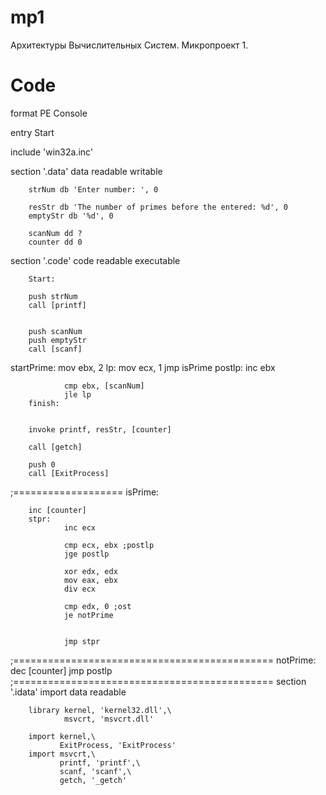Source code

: # mp1
Архитектуры Вычислительных Систем. Микропроект 1.


# Code

format PE Console

entry Start

include 'win32a.inc'

section '.data' data readable writable

        strNum db 'Enter number: ', 0

        resStr db 'The number of primes before the entered: %d', 0
        emptyStr db '%d', 0

        scanNum dd ?
        counter dd 0

section '.code' code readable executable

        Start:

        push strNum
        call [printf]


        push scanNum
        push emptyStr
        call [scanf]

startPrime:
        mov ebx, 2
        lp:
                mov ecx, 1
                jmp isPrime
                postlp:
                inc ebx

                cmp ebx, [scanNum]
                jle lp
        finish:


        invoke printf, resStr, [counter]

        call [getch]

        push 0
        call [ExitProcess]

;===================
isPrime:

        inc [counter]         
        stpr:
                inc ecx       

                cmp ecx, ebx ;postlp
                jge postlp

                xor edx, edx
                mov eax, ebx
                div ecx

                cmp edx, 0 ;ost
                je notPrime


                jmp stpr


;=============================================
notPrime:
        dec [counter]
        jmp postlp
;=============================================
section '.idata'  import data readable

        library kernel, 'kernel32.dll',\
                msvcrt, 'msvcrt.dll'

        import kernel,\
               ExitProcess, 'ExitProcess'
        import msvcrt,\
               printf, 'printf',\
               scanf, 'scanf',\
               getch, '_getch'
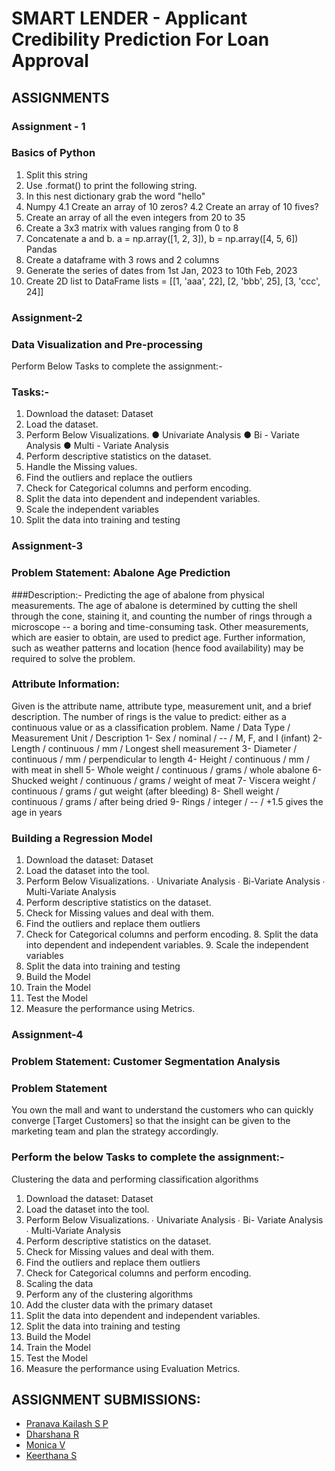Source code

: # SMART LENDER - Applicant Credibility Prediction For Loan Approval

## ASSIGNMENTS

### Assignment - 1

### Basics of Python

1. Split this string
2. Use .format() to print the following string. 
3. In this nest dictionary grab the word "hello"
4. Numpy
4.1 Create an array of 10 zeros?
4.2 Create an array of 10 fives?
5. Create an array of all the even integers from 20 to 35
6. Create a 3x3 matrix with values ranging from 0 to 8
7. Concatenate a and b. a = np.array([1, 2, 3]), b = np.array([4, 5, 6])
Pandas
8. Create a dataframe with 3 rows and 2 columns
9. Generate the series of dates from 1st Jan, 2023 to 10th Feb, 2023
10. Create 2D list to DataFrame lists = [[1, 'aaa', 22], [2, 'bbb', 25], [3, 'ccc', 24]]

### Assignment-2

### Data Visualization and Pre-processing

Perform Below Tasks to complete the assignment:-

### Tasks:-

1. Download the dataset: Dataset
2. Load the dataset.
3. Perform Below Visualizations.
● Univariate Analysis
● Bi - Variate Analysis
● Multi - Variate Analysis
4. Perform descriptive statistics on the dataset.
5. Handle the Missing values.
6. Find the outliers and replace the outliers
7. Check for Categorical columns and perform encoding.
8. Split the data into dependent and independent variables.
9. Scale the independent variables
10. Split the data into training and testing

### Assignment-3

### Problem Statement: Abalone Age Prediction

###Description:- Predicting the age of abalone from physical measurements. The age of abalone is
determined by cutting the shell through the cone, staining it, and counting the number of rings through
a microscope -- a boring and time-consuming task. Other measurements, which are easier to obtain,
are used to predict age. Further information, such as weather patterns and location (hence food
availability) may be required to solve the problem.

### Attribute Information:

Given is the attribute name, attribute type, measurement unit, and a brief description. The number of
rings is the value to predict: either as a continuous value or as a classification problem.
Name / Data Type / Measurement Unit / Description
1- Sex / nominal / -- / M, F, and I (infant)
2- Length / continuous / mm / Longest shell measurement
3- Diameter / continuous / mm / perpendicular to length
4- Height / continuous / mm / with meat in shell
5- Whole weight / continuous / grams / whole abalone
6- Shucked weight / continuous / grams / weight of meat
7- Viscera weight / continuous / grams / gut weight (after bleeding)
8- Shell weight / continuous / grams / after being dried
9- Rings / integer / -- / +1.5 gives the age in years

### Building a Regression Model

1. Download the dataset: Dataset
2. Load the dataset into the tool.
3. Perform Below Visualizations.
∙ Univariate Analysis
∙ Bi-Variate Analysis
∙ Multi-Variate Analysis
4. Perform descriptive statistics on the dataset.
5. Check for Missing values and deal with them.
6. Find the outliers and replace them outliers
7. Check for Categorical columns and perform encoding. 8. Split the data
into dependent and independent variables. 9. Scale the independent
variables
10. Split the data into training and testing
11. Build the Model
12. Train the Model
13. Test the Model
14. Measure the performance using Metrics.

### Assignment-4

### Problem Statement: Customer Segmentation Analysis
 
### Problem Statement

You own the mall and want to understand the customers who can quickly
converge [Target Customers] so that the insight can be given to the
marketing team and plan the strategy accordingly.

### Perform the below Tasks to complete the assignment:-

Clustering the data and performing classification algorithms
1. Download the dataset: Dataset
2. Load the dataset into the tool.
3. Perform Below Visualizations.
∙ Univariate Analysis
∙ Bi- Variate Analysis
∙ Multi-Variate Analysis
4. Perform descriptive statistics on the dataset.
5. Check for Missing values and deal with them.
6. Find the outliers and replace them outliers
7. Check for Categorical columns and perform encoding.
8. Scaling the data
9. Perform any of the clustering algorithms
10. Add the cluster data with the primary dataset
11. Split the data into dependent and independent
variables.
12. Split the data into training and testing
13. Build the Model
14. Train the Model
15. Test the Model
16. Measure the performance using Evaluation Metrics.

## ASSIGNMENT SUBMISSIONS:

- [Pranava Kailash S P](https://github.com/IBM-EPBL/IBM-Project-43797-1660719685/tree/main/Assignments/Team%20Lead%20-%20Pranava%20Kailash)
- [Dharshana R](https://github.com/IBM-EPBL/IBM-Project-43797-1660719685/tree/main/Assignments/Team%20Member%201%20-%20Dharshana)
- [Monica V](https://github.com/IBM-EPBL/IBM-Project-43797-1660719685/tree/main/Assignments/Team%20Member%202%20%20-%20Monica)
- [Keerthana S](https://github.com/IBM-EPBL/IBM-Project-43797-1660719685/tree/main/Assignments/Team%20Member%203%20-%20Keerthana)
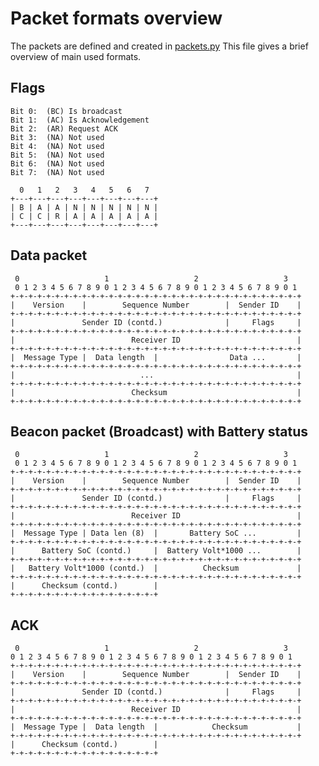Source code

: Packet formats overview
=======================

The packets are defined and created in [packets.py](wolfnet/lib/packets.py)
This file gives a brief overview of main used formats.

Flags
-----

    Bit 0:	(BC) Is broadcast
    Bit 1:  (AC) Is Acknowledgement
    Bit 2:  (AR) Request ACK
    Bit 3:  (NA) Not used
    Bit 4:  (NA) Not used
    Bit 5:  (NA) Not used
    Bit 6:  (NA) Not used
    Bit 7:  (NA) Not used

      0   1   2   3   4   5   6   7
    +---+---+---+---+---+---+---+---+
    | B | A | A | N | N | N | N | N |
    | C | C | R | A | A | A | A | A |
    +---+---+---+---+---+---+---+---+


Data packet
-----------


     0                   1                   2                   3
     0 1 2 3 4 5 6 7 8 9 0 1 2 3 4 5 6 7 8 9 0 1 2 3 4 5 6 7 8 9 0 1
    +-+-+-+-+-+-+-+-+-+-+-+-+-+-+-+-+-+-+-+-+-+-+-+-+-+-+-+-+-+-+-+-+
    |    Version    |        Sequence Number        |  Sender ID    |
    +-+-+-+-+-+-+-+-+-+-+-+-+-+-+-+-+-+-+-+-+-+-+-+-+-+-+-+-+-+-+-+-+
    |               Sender ID (contd.)              |     Flags     |
    +-+-+-+-+-+-+-+-+-+-+-+-+-+-+-+-+-+-+-+-+-+-+-+-+-+-+-+-+-+-+-+-+
    |                          Receiver ID                          |
    +-+-+-+-+-+-+-+-+-+-+-+-+-+-+-+-+-+-+-+-+-+-+-+-+-+-+-+-+-+-+-+-+
    |  Message Type |  Data length  |                Data ...       |
    +-+-+-+-+-+-+-+-+-+-+-+-+-+-+-+-+-+-+-+-+-+-+-+-+-+-+-+-+-+-+-+-+
    |                            ...                                |
    +-+-+-+-+-+-+-+-+-+-+-+-+-+-+-+-+-+-+-+-+-+-+-+-+-+-+-+-+-+-+-+-+
    |                          Checksum                             |
    +-+-+-+-+-+-+-+-+-+-+-+-+-+-+-+-+-+-+-+-+-+-+-+-+-+-+-+-+-+-+-+-+
   

Beacon packet (Broadcast) with Battery status
---------------------------------------------

     0                   1                   2                   3
     0 1 2 3 4 5 6 7 8 9 0 1 2 3 4 5 6 7 8 9 0 1 2 3 4 5 6 7 8 9 0 1
    +-+-+-+-+-+-+-+-+-+-+-+-+-+-+-+-+-+-+-+-+-+-+-+-+-+-+-+-+-+-+-+-+
    |    Version    |        Sequence Number        |  Sender ID    |
    +-+-+-+-+-+-+-+-+-+-+-+-+-+-+-+-+-+-+-+-+-+-+-+-+-+-+-+-+-+-+-+-+
    |               Sender ID (contd.)              |     Flags     |
    +-+-+-+-+-+-+-+-+-+-+-+-+-+-+-+-+-+-+-+-+-+-+-+-+-+-+-+-+-+-+-+-+
    |                          Receiver ID                          |
    +-+-+-+-+-+-+-+-+-+-+-+-+-+-+-+-+-+-+-+-+-+-+-+-+-+-+-+-+-+-+-+-+
    |  Message Type | Data len (8)  |       Battery SoC ...         |
    +-+-+-+-+-+-+-+-+-+-+-+-+-+-+-+-+-+-+-+-+-+-+-+-+-+-+-+-+-+-+-+-+
    |      Battery SoC (contd.)     |  Battery Volt*1000 ...        |
    +-+-+-+-+-+-+-+-+-+-+-+-+-+-+-+-+-+-+-+-+-+-+-+-+-+-+-+-+-+-+-+-+
    |   Battery Volt*1000 (contd.)  |          Checksum             |
    +-+-+-+-+-+-+-+-+-+-+-+-+-+-+-+-+-+-+-+-+-+-+-+-+-+-+-+-+-+-+-+-+
    |      Checksum (contd.)        |
    +-+-+-+-+-+-+-+-+-+-+-+-+-+-+-+-+
   

ACK
---
     0                   1                   2                   3
    0 1 2 3 4 5 6 7 8 9 0 1 2 3 4 5 6 7 8 9 0 1 2 3 4 5 6 7 8 9 0 1
    +-+-+-+-+-+-+-+-+-+-+-+-+-+-+-+-+-+-+-+-+-+-+-+-+-+-+-+-+-+-+-+-+
    |    Version    |        Sequence Number        |  Sender ID    |
    +-+-+-+-+-+-+-+-+-+-+-+-+-+-+-+-+-+-+-+-+-+-+-+-+-+-+-+-+-+-+-+-+
    |               Sender ID (contd.)              |     Flags     |
    +-+-+-+-+-+-+-+-+-+-+-+-+-+-+-+-+-+-+-+-+-+-+-+-+-+-+-+-+-+-+-+-+
    |                          Receiver ID                          |
    +-+-+-+-+-+-+-+-+-+-+-+-+-+-+-+-+-+-+-+-+-+-+-+-+-+-+-+-+-+-+-+-+
    |  Message Type |  Data length  |            Checksum           |
    +-+-+-+-+-+-+-+-+-+-+-+-+-+-+-+-+-+-+-+-+-+-+-+-+-+-+-+-+-+-+-+-+
    |      Checksum (contd.)        |
    +-+-+-+-+-+-+-+-+-+-+-+-+-+-+-+-+
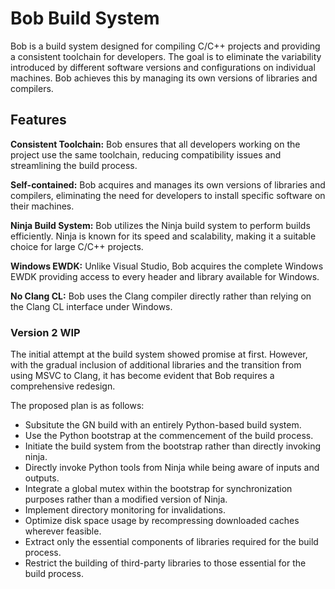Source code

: # Bob Build System
Bob is a build system designed for compiling C/C++ projects and providing a consistent toolchain for developers. The goal is to eliminate the variability introduced by different software versions and configurations on individual machines. Bob achieves this by managing its own versions of libraries and compilers.

## Features
**Consistent Toolchain:** Bob ensures that all developers working on the project use the same toolchain, reducing compatibility issues and streamlining the build process.

**Self-contained:** Bob acquires and manages its own versions of libraries and compilers, eliminating the need for developers to install specific software on their machines.

**Ninja Build System:** Bob utilizes the Ninja build system to perform builds efficiently. Ninja is known for its speed and scalability, making it a suitable choice for large C/C++ projects.

**Windows EWDK:** Unlike Visual Studio, Bob acquires the complete Windows EWDK providing access to every header and library available for Windows.

**No Clang CL:** Bob uses the Clang compiler directly rather than relying on the Clang CL interface under Windows.

### Version 2 WIP
The initial attempt at the build system showed promise at first. However, with the gradual inclusion of additional libraries and the transition from using MSVC to Clang, it has become evident that Bob requires a comprehensive redesign.

The proposed plan is as follows:

* Subsitute the GN build with an entirely Python-based build system.
* Use the Python bootstrap at the commencement of the build process.
* Initiate the build system from the bootstrap rather than directly invoking ninja.
* Directly invoke Python tools from Ninja while being aware of inputs and outputs.
* Integrate a global mutex within the bootstrap for synchronization purposes rather than a modified version of Ninja.
* Implement directory monitoring for invalidations.
* Optimize disk space usage by recompressing downloaded caches wherever feasible.
* Extract only the essential components of libraries required for the build process.
* Restrict the building of third-party libraries to those essential for the build process.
^^^^^^^^
• INSTRUCTION
Lines holding the word "bootstrap": say how many there are in the data, and nothing more.

• ANSWER SPACE
3